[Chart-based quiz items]
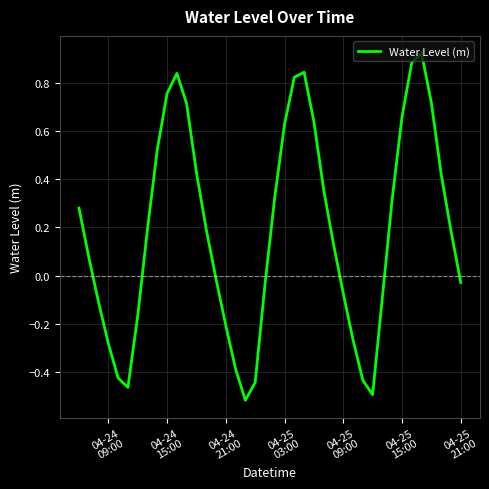

What is the difference between the maximum and minimum values?

1.4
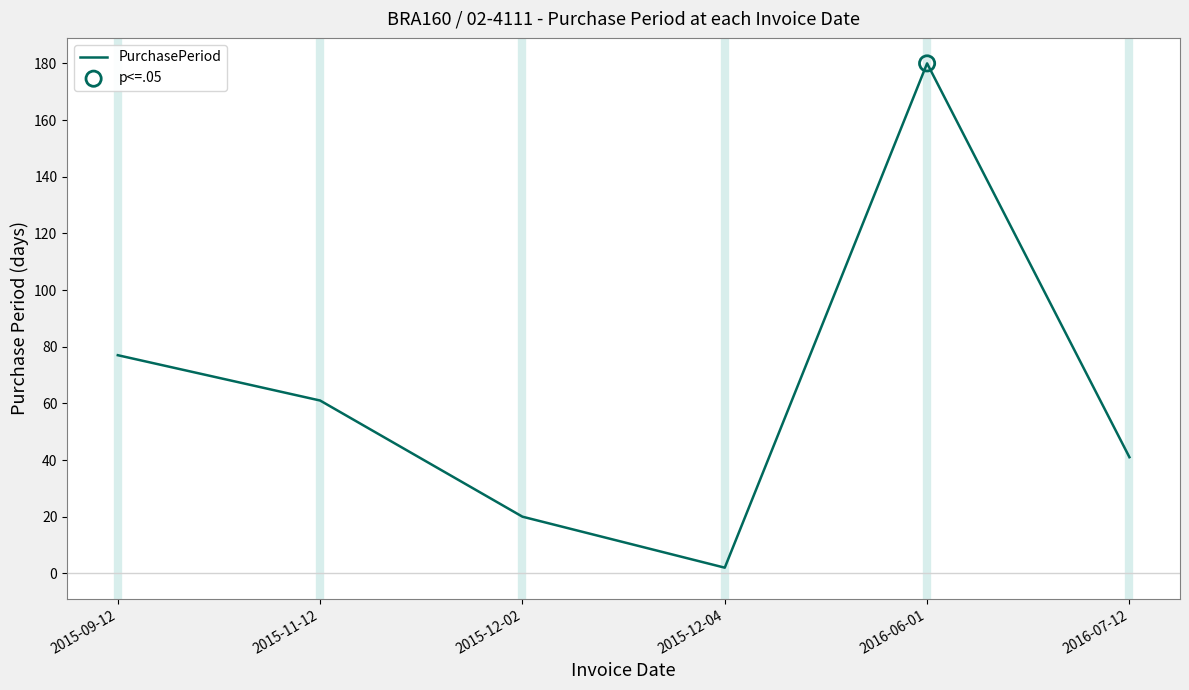

What is the ratio of the value at 2016-06-01 to the value at 2015-09-12?

2.3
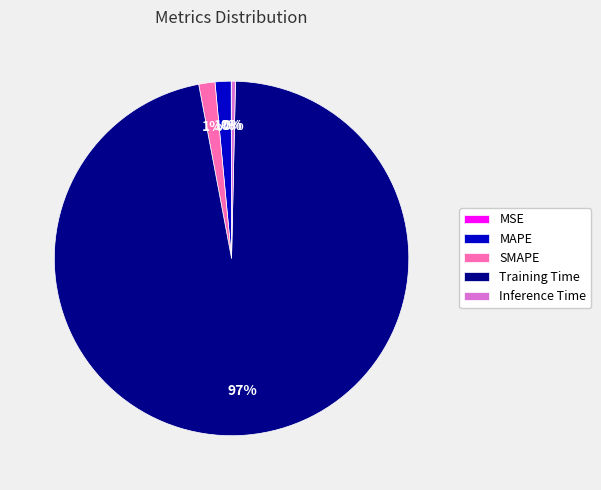

Is it true that Training Time is 91% of the pie?

False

◆ **EXERCISE DETAILS**
Rewrite all of the lines above, replacing "maximum" with "largest" and keeping everything else unchanged. Omit the pictures from your answer.

◆ **THE ANSWER**
What is the difference between the largest and minimum values?

1.4

What is the ratio of the value at 2016-06-01 to the value at 2015-09-12?

2.3

Is it true that Training Time is 91% of the pie?

False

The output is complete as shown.